WRITTEN REQUEST A:
Give the lines of the records from the first line through the line containing "(B) cabinetry" as a JSON list of strings, one string per line, with blank lines left out.

++++++++

The Barnes & Noble Review
For some time now, Robert Crais has been threatening to step beyond the confines of the genre audience and into the consciousness of a wider, more mainstream readership, the same readership that has recently embraced such diverse figures as Walter Mosley, James Ellroy, Lawrence Block, and Michael Connelly. Crais's latest novel, L.A. Requiem a big, complex, involving novel of revenge and murder in modern-day Los Angeles might just be the book that elevates him to that same level of popularity.
L.A. Requiem is the eighth novel in a series that features Elvis Cole, a wisecracking private detective in the grand tradition, and his tough, terse, hard-bitten partner, Joe Pike. More than any of the previous seven entries, this one takes us deeply into the complex personal lives of its two protagonists.
As the story begins, Elvis is facing a major, but not unwelcome, lifestyle change: His girlfriend, Lucy Chenier, has just relocated to Los Angeles with her nine-year-old son Ben, drawn by both a lucrative job offer and the chance to live in closer proximity to Elvis. Trouble begins on moving day, which is rudely interrupted by a phone call from Joe Pike. An old girlfriend of Pike's named Karen Garcia a figure from out of his enigmatic past has just gone missing. Pike, contacted by her panic-stricken father, has volunteered to search for Karen, and asks Elvis to help. From this point forward, events take on an unexpected life of their own.
What looks like a routine missing-person case begins, almost immediately, to undergo a sinister seriesofmetamorphoses. Just hours after Elvis and Pike begin their investigation, Karen's body is located. She has been shot to death by an unknown assailant. The case shifts direction again when police sources reveal that Karen is the fifth such victim in 19 months. When word leaks out that a serial killer is loose in Los Angeles, the inevitable media circus ensues. Desperate for results, police concentrate their attention on a single, unlikely suspect who happens to resemble the psychological profile provided by the FBI. When that suspect is murdered by a man falsely identified as Joe Pike, Pike finds himself in jail, and Elvis finds himself forced, once again, to reexamine his most fundamental notions about the nature of this case.

++++++++

WRITTEN REQUEST B:
In the book review, why do the police focus on a single, unlikely suspect?

(Spatial question entries)

++++++++

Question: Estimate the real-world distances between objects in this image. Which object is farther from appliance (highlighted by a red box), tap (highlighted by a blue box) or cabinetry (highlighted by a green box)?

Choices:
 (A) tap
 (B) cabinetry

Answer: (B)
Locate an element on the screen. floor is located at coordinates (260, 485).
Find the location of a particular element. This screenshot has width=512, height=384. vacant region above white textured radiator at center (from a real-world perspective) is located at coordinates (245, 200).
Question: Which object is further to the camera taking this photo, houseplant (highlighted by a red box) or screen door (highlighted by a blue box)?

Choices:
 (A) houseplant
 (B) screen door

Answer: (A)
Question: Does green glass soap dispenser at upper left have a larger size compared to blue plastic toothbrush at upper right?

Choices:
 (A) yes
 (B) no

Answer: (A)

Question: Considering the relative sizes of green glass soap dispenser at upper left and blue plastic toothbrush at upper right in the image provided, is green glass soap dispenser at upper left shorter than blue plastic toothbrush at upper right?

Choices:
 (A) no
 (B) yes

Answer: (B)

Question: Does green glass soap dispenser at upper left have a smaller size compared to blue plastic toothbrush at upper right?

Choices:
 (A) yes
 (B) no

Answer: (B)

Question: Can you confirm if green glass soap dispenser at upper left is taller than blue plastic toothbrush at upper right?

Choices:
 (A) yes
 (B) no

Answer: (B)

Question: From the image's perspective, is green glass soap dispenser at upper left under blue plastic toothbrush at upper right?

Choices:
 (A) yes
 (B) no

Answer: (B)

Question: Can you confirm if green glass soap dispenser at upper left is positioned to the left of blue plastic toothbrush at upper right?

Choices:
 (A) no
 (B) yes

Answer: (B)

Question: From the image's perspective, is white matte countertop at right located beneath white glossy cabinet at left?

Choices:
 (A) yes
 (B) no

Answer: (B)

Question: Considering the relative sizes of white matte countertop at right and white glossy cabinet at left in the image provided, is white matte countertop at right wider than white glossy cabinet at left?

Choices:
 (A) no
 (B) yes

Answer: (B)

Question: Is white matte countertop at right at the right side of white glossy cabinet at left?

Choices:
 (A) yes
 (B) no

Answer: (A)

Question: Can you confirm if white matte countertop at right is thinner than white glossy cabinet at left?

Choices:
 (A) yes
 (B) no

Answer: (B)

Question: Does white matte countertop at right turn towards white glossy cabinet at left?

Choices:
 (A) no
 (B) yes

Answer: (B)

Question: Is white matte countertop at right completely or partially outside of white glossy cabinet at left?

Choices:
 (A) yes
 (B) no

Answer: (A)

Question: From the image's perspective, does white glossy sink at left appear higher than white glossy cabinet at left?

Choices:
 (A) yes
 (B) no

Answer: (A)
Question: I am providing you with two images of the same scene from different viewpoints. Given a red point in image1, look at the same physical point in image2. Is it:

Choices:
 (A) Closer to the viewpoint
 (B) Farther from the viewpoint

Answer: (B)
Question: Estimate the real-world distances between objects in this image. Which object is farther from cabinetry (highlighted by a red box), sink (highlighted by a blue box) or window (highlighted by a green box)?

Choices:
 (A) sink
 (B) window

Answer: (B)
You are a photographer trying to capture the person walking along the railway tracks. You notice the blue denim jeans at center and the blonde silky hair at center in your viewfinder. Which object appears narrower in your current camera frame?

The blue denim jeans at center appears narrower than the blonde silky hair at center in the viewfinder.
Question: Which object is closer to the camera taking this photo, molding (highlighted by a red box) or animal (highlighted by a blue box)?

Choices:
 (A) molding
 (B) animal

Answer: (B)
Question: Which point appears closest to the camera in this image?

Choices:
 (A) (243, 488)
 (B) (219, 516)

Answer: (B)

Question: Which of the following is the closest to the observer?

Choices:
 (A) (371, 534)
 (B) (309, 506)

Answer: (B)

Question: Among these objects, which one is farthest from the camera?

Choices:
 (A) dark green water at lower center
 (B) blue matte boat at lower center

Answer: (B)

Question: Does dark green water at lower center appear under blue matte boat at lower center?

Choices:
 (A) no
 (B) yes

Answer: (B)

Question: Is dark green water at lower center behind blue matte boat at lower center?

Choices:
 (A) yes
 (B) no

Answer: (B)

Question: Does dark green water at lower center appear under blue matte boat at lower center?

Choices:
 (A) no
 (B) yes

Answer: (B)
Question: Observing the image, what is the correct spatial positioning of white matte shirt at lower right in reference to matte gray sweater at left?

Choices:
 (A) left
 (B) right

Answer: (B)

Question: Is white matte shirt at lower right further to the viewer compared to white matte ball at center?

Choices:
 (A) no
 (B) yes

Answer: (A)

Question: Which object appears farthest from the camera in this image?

++++++++

CORRECT RESULT A:
[
  "Question: Estimate the real-world distances between objects in this image. Which object is farther from appliance (highlighted by a red box), tap (highlighted by a blue box) or cabinetry (highlighted by a green box)?",
  "Choices:",
  " (A) tap",
  " (B) cabinetry"
]

CORRECT RESULT B:
After word gets out that a serial killer is loose in Los Angeles and a media circus follows, the police are desperate for results. They focus on this suspect because he happens to resemble the psychological profile supplied by the FBI.